Parents should be able to choose their child’s genes, or the part of their cells that controls what the child looks like and how they develop.

If you know you are a carrier of the gene for a fatal disease (meaning you have and can pass the gene, but you are not sick yourself), you should not have children.

It’s good to know in advance what diseases you could develop.

Karla Jones implemented the lesson in her 8th grade science classroom as the rest of the team observed and collected data around students’ participation with the tasks the team had designed. They then used their collective observations to debrief, refine, and reteach the lesson and discuss what appeared to work for students and under what conditions.

“This [Anticipatory Guide] task is all about the conversation it generates. Students had no choice but to use the language,” noted Jones. “It made them talk and think about their ideas, feelings, and opinions—it was related to their world,” said Birriel. Centennial teachers have embraced this approach to professional learning and observed the benefits of it in their practice. Jones and Birriel both plan to use the Anticipatory Guide again in future lessons with their students.

Teacher at Centennial Middle School
Karla Jones, 8th grade science teacher, explains the Anticipatory Guide to her students.

Centennial educators are beginning to see an impact on their students as well. “We are seeing this with our data,” says Sonya Green, Principal at Centennial, “in particular for our students at the Emergent and Basic levels of English proficiency. They are demonstrating increases in understanding on their unit tests and reading assessments.” Green says she’s also noticed an increase in students’ willingness to grapple with rigorous content and use increasingly complex language to share their ideas. “When I go in classrooms, I hear students talking about content and using disciplinary language and vocabulary.”

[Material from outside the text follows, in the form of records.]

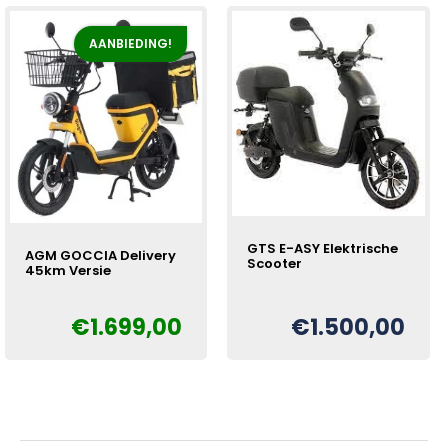
AANBIEDING!
GTS E-ASY Elektrische
AGM GOCCIA Delivery
Scooter
45km Versie
€
1.699,00
€
1.500,00
Oorspronkelijke
Huidige
€
prijs
prijs
was:
is:
€1.899,00.
€1.699,00.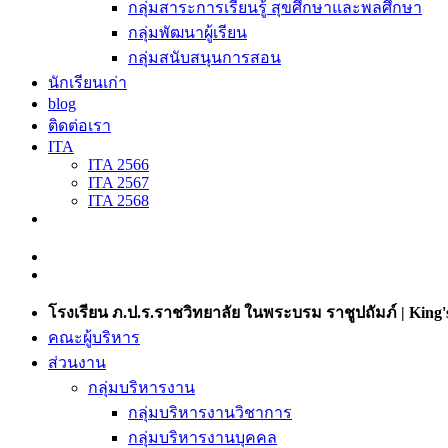
กลุ่มสาระการเรียนรู้ สุขศึกษาและพลศึกษา
กลุ่มพัฒนาผู้เรียน
กลุ่มสนับสนุนการสอน
นักเรียนเก่า
blog
ติดต่อเรา
ITA
ITA 2566
ITA 2567
ITA 2568
โรงเรียน ภ.ป.ร.ราชวิทยาลัย ในพระบรม ราชูปถัมภ์ | King's
คณะผู้บริหาร
ส่วนงาน
กลุ่มบริหารงาน
กลุ่มบริหารงานวิชาการ
กลุ่มบริหารงานบุคคล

And Centennial teachers report that they’ve seen significant growth in their students’ class participation, conversations, and confidence. “Students are more vocal than they used to be—and more resourceful. They are always looking for different ways to share their thinking in English, even if it’s imperfect,” says Birriel.

Green attributes these achievements to the hard work and dedication of the Centennial staff. She notes that while teachers used to try to follow the procedures in the textbook closely, they now look for the essential conceptual understandings, disciplinary practices, and language that students need to engage with and then plan and facilitate lessons that support students to do so. They still use the curriculum, and now, they integrate what they’ve been learning through BEEL to create tasks that support the simultaneous development of content knowledge and language. “This work has boosted my confidence as well,” says Birriel. “I can create these interactive lessons that aren’t boring for the students…or for me.”

Green and her staff’s willingness to embrace this professional learning and try new things helped foster a productive partnership with WestEd. “Our teachers come back from the trainings so excited, and they can’t wait. I see them using new practices the next day. They go across the hall, and they talk about it, they make adjustments, and they try it again,” says Green. “It has created a cultural effect in our school. The teachers who are participating are talking about what they’ve learned, implementing it in their classrooms, sharing how it’s working, and the teachers that aren’t participating want to learn more.”

And they will have the opportunity to do so. Building Excellence for English Learners will soon be enrolling teams across Arizona for the 2023–24 school year, and Centennial plans to register an additional team. “We didn’t know what to do,” says Green. “We had students that were failing, and now they’re not failing. We couldn’t be any prouder of our students and what they are able to do. And our teachers are proud of what they’re doing. And that speaks volumes.”